O arquivo e o poder de transformar as coisas
A gaveta secreta, quando a memória vira tesouro
Naqueles negativos catalogados em caixas durante anos ele guardava fatos, acontecimentos históricos e relacionamentos; abrindo aquela gaveta a realizadora admite que encontrou “muitas histórias, imagens, filmes, vozes, vidas, mas sobretudo a possibilidade de as preencher com outras histórias e outras imagens. espaço e tempo que meu pai queria fotografar ou filmar”. A câmera vagueia inquieta pelos cômodos da casa entretanto habitada pelo trabalho incessante de arquivistas e bibliotecários ocupados em “atacar” estantes, estantes, caixas, fitas e fazer ordem: analisam e peneiram cada rolo, foto, aliás, trecho do jornal. As memórias ressurgem, ganham vida, mesmo as esquecidas, deixadas de lado sabe-se lá em que canto distante da memória, como acontece com uma foto antiga que a retrata na casa de Sciascia, ao lado dele no sofá: ela não se lembra de ter tido esteve lá, mas olhando para ele, ela parece “ainda ouvi-los falar” sobre seu pai e o escritor, sobre literatura e sobre os grafites nas prisões Steri em Palermo, que em 1906 escaparam do inventário de Giuseppe Pitrè e que em vez disso ela pai contribuiu para trazer à luz.
Entre as memórias perdidas
A narrativa é um diálogo constante entre passado e presente, intercalado com fotos em preto e branco, gravações sonoras, filmes 8mm e filmagens realizadas naquela mesma casa, que o filmam com quase noventa anos entre seus livros e papéis. E depois há as memórias mais íntimas e caseiras: os choros de Costanza quando criança, a melodia de uma canção de embalar assobiada, as cartas aos pais escritas quando ela ainda era menino. Através do trabalho de arquivo, as histórias impressas nesses negativos são recompostas, adquirem novos significados e ultrapassam fronteiras: ultrapassam os muros da casa da família, ultrapassam a cerca do jardim que a rodeia e tornam-se histórias do mundo, da Europa, da Itália. É o poder do cinema de arquivo que transforma e retrabalha tudo, permitindo-nos cruzar o limiar de mundos de outra forma inacessíveis.
Conclusões
Como já explicado detalhadamente na resenha de A Gaveta Secreta, Costanza Quatriglio demonstra mais uma vez um extraordinário caráter visionário no reaproveitamento de imagens de arquivo, que desta vez vêm diretamente da biblioteca de seu pai Giuseppe, assinatura histórica do Il Giornale di Sicilia . Um imenso tesouro feito de filmes de 8 mm, fotos, recortes de jornais, bobinas, livros, artigos, gravações sonoras, caixas que preservaram quase um século de história e que o realizador decidiu em 2022 doar à Região da Sicília.

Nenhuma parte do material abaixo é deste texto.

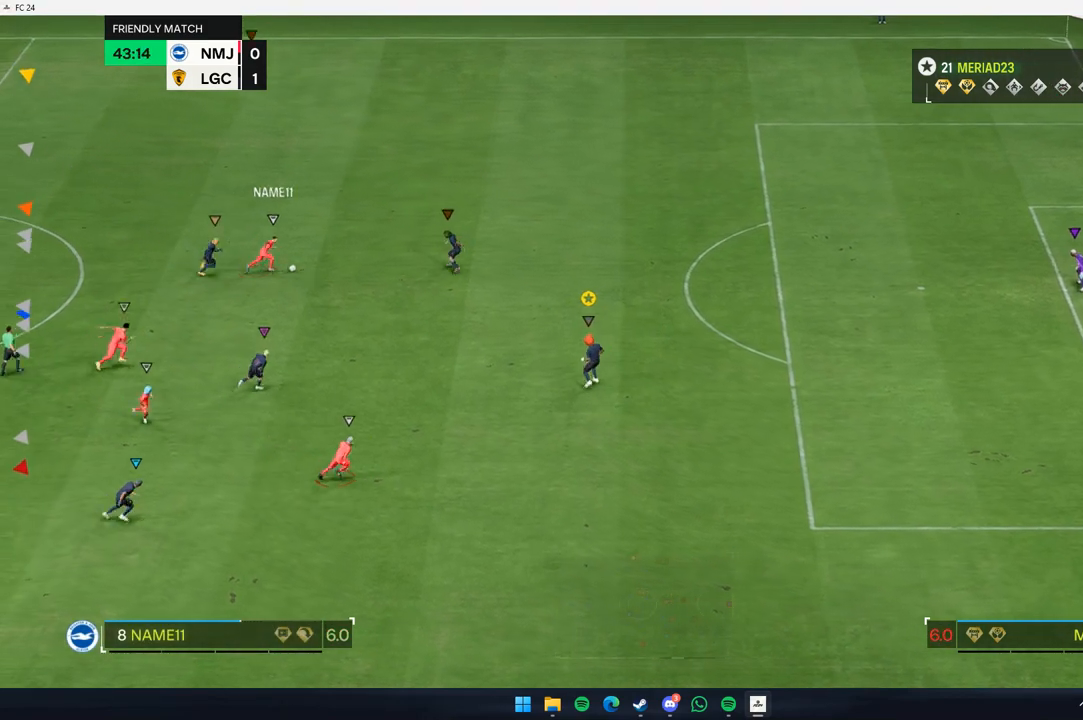
{"dt_ms": 500, "buttons": [], "left_stick": "right", "events": [[83, "left_stick", "up"], [317, "left_stick", "right"]]}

O documentário é a história desse legado através dos cômodos da casa da família habitados pelo trabalho incessante de arquivistas e bibliotecários ocupados em “atacar” estantes, estantes, caixas, fitas e fazer ordem. A narrativa é um diálogo constante entre passado e presente, intercalado com imagens de arquivo, tomadas da casa sendo esvaziada e aquelas feitas em 2010 que retratam o pai de quase noventa anos entre seus livros e papéis. Uma sublimação do cinema como ferramenta de ordenação, catalogação, arquivo, interpretação e sentido da realidade, através de fragmentos de memória e testemunhos que de outra forma permaneceriam apenas fotografias antigas guardadas no fundo de uma “gaveta secreta”.